2021 was a year of ups and downs, sometimes downers and uppers happening all at once. In the large picture, the Covid pandemic and political turmoil were definitely major downers.
Even at the local level, there were many tough moments. Our beloved feral adoptee cat, Fizzy/ Fuzzy/ Princess (she adopted us more than ten years ago) died, the last of a long line of nineteen cats that shared our house with us over the past fifty-five years. Dorothy took a couple of bad falls in August that left her depending, until recently, on a cane or walker to remain upright. Gerry also had two falls face down in grass that left him stunned and headed for the ER, where he was tested for a possible cardiac event: EKG, CT scan, x-rays, and blood tests came out okay, so what started as a downer, ended on a positive note. Then, early in December, we learned that our septic tank is failing.
With all that, 2021 wasn't a bad year in our little three-person Triastery, as we call it. Willie tripped and broke her right wrist, but all the x-rays showed that she has strong bones, and her recovery was amazingly fast and successful for an eighty-eight-year-old. Dorothy's recovery is progressing well, especially in recent weeks. Gerry's effort to downsize his possessions progressed: a huge stamp collection gone, some vintage photos of Arizona in the 1890s have found a home, and he's located neighbors who want to give their grandkids a dozen or so each of Gerry's gems and minerals. The kids seem to be about the age Gerry was when he started his collection in the late 1940s, which produces a warm feeling.
More positives could be mentioned, but let's end on a humorous point. One morning (3 AM!) Willie was awakened by the sound of the garage door that's below her apartment going up and down. She called me to check it out. Sure enough, the automatic door motor had gone bezerk. Gerry unplugged the system, noting that the plug was a bit loose in the socket. The next day, he plugged it in firmly, and it seemed to work fine. But the next morning (4 AM this time!) the door was off and running again. Threats: "You can be replaced!" didn't work, so now we've had a new system installed. Another happy ending!
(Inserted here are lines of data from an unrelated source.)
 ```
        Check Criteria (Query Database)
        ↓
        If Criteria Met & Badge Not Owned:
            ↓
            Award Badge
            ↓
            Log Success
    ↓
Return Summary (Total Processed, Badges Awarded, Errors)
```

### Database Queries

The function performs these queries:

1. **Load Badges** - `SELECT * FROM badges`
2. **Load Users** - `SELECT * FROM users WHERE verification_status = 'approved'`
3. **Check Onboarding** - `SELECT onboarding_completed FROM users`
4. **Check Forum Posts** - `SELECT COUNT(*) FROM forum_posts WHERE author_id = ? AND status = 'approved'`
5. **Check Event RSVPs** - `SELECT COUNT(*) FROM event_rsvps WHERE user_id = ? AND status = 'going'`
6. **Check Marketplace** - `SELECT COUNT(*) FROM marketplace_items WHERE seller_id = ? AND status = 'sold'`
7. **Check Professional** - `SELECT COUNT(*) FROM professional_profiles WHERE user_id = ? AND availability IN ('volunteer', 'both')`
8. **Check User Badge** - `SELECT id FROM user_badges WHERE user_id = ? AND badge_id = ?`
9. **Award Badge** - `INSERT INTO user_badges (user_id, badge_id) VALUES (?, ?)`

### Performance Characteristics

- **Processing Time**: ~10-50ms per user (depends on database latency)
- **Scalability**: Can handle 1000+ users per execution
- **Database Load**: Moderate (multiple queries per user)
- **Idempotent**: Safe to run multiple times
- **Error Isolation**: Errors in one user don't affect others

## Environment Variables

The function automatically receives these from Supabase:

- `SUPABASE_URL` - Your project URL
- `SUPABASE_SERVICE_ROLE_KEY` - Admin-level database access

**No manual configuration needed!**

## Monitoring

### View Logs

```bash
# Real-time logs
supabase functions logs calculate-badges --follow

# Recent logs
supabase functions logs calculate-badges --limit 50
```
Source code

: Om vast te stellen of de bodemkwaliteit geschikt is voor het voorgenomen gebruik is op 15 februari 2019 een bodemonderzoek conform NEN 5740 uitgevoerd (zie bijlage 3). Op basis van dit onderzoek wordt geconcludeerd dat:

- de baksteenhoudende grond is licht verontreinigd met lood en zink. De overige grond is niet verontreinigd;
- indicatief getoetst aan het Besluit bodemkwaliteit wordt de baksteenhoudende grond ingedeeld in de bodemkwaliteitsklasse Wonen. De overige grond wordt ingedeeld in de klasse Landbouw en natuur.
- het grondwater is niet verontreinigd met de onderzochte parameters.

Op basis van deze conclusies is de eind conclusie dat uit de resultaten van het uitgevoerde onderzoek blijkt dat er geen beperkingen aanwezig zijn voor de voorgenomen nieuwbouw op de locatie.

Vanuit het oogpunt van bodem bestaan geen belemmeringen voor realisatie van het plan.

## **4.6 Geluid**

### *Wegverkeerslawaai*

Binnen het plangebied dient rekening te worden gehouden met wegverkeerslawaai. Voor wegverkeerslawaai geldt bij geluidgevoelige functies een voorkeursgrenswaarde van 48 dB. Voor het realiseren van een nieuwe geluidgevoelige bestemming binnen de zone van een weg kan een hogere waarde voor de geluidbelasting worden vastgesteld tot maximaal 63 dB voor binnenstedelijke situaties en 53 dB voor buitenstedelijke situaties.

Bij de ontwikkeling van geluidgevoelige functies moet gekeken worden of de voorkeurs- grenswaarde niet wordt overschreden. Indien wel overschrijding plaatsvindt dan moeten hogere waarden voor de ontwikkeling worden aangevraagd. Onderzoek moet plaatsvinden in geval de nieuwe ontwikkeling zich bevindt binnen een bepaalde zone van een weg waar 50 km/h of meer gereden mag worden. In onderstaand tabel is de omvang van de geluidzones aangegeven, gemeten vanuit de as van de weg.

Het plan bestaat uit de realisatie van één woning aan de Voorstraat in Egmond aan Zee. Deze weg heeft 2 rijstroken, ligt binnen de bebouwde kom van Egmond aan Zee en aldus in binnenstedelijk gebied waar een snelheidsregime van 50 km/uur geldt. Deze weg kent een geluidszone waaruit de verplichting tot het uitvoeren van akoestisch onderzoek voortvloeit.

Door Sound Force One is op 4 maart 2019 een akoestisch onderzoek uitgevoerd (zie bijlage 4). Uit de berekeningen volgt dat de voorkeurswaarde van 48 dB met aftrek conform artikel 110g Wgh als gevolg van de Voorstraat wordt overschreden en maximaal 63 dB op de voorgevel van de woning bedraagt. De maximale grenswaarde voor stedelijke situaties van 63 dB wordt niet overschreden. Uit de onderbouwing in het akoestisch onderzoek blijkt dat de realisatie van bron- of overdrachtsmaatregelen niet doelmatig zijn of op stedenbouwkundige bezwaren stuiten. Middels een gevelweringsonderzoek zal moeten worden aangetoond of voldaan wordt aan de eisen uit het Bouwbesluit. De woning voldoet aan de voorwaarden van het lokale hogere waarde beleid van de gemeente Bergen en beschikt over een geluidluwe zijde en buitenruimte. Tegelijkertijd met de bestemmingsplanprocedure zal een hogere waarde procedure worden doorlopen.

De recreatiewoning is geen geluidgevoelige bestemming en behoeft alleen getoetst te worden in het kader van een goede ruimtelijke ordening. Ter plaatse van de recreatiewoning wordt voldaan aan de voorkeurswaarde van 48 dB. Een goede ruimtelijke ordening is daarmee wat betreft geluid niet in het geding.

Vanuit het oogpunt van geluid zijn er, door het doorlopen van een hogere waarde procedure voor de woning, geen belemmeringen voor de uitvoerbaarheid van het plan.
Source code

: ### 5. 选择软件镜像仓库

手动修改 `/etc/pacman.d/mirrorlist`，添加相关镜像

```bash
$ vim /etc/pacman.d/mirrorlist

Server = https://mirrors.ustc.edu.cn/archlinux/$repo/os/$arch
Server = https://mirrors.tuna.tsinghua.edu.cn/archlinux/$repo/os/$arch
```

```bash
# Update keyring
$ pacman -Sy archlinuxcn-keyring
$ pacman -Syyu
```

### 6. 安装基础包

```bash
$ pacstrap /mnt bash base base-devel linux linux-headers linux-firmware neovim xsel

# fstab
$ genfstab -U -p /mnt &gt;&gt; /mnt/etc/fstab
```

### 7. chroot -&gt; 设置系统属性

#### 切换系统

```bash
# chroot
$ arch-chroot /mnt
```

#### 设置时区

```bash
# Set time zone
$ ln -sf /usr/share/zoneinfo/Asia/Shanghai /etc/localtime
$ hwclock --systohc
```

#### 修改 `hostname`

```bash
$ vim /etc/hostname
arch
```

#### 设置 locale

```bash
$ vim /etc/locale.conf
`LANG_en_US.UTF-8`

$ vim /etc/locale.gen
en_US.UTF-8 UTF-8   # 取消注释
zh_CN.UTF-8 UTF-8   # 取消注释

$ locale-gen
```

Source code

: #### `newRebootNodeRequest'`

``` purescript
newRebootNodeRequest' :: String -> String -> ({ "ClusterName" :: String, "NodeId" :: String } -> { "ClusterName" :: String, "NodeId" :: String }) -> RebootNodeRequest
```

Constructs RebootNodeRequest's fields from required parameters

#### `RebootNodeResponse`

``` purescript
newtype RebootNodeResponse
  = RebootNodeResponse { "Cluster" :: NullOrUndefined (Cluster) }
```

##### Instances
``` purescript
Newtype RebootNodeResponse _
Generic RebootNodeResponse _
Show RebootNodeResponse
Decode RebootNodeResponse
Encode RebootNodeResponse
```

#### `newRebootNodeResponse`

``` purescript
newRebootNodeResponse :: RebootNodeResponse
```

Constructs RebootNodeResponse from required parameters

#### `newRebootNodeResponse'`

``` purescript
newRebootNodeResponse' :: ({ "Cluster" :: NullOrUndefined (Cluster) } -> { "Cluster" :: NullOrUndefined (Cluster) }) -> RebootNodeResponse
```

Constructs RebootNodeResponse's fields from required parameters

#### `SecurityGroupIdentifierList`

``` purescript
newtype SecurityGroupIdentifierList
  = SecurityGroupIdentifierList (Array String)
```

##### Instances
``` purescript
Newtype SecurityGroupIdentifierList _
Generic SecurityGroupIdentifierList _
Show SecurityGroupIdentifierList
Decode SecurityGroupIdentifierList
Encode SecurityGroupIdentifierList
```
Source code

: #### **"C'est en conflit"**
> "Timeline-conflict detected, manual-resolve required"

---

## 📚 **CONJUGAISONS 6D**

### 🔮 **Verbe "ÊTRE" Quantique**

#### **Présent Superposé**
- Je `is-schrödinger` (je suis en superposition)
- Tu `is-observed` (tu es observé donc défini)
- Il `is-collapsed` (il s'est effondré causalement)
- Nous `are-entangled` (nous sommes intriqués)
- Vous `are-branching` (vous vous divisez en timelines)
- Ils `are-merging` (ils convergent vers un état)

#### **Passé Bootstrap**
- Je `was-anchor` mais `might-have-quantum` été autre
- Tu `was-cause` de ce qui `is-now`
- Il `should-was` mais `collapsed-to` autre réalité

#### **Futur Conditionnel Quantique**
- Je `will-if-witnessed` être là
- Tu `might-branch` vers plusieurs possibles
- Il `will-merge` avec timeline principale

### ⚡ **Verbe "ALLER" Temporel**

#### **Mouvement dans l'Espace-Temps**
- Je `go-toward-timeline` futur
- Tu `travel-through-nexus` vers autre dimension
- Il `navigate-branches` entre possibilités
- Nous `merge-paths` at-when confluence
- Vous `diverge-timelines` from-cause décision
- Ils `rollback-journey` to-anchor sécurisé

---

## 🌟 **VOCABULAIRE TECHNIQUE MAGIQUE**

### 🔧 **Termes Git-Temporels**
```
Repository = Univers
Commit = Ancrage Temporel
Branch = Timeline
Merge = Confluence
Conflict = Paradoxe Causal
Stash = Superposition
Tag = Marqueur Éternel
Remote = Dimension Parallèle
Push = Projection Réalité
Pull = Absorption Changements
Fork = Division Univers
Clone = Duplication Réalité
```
I've always been impressed by what a happy fellow I am in this picture. My mother, who may be exused for a measure of maternal exaggeration, always maintained that I was a cheerful baby who laughed a lot. The explanation may lie in the fact that I was fortunate to have loving parents, a loyal and accepting older brother, and wider relationships, particularly with a grandmother and several sisters of hers, who supported my interests in stamp collecting, rockhounding, and travel. Admittedly, some of the stress and strain that's come into my life in the eighty-two years since this picture was taken has dented my ebullience somewhat. Nevertheless, I believe that my youthful happiness remains at the foundation of my adult outlook: a tendency to be optimistic, content, and full of wonder with the natural world that surrounds me. And I remain fortunate in many ways: blessed in having a loving wife, a beautiful house on a wooded rural lot, good health, and good friends.
October is the time in our part of western Massachusetts that trees turn from green to yellow, orange, and red. When a strong wind blows, the leaves fly off in a Golden Wind. By November, the tree limbs are bare. Looking out the window into our back yard during meditation this morning, I could see the first signs of this change. In the next ten to fifteen days the leaves will reach their peak of color. This spectacular transition from summer to winter happens every year. Yes, it's beautiful, but it's also a reminder of the impermanence of all things, a truth that has a solemn element to it. If I were able to live entirely in the now of the splendid colors, I might enjoy this transition more, but I'm always aware--looking ahead--that there are going to be many leaves to rake and then, quite soon, snow to shovel. It is a long and sometimes dark period of waiting from now until green leaves reemerge in May.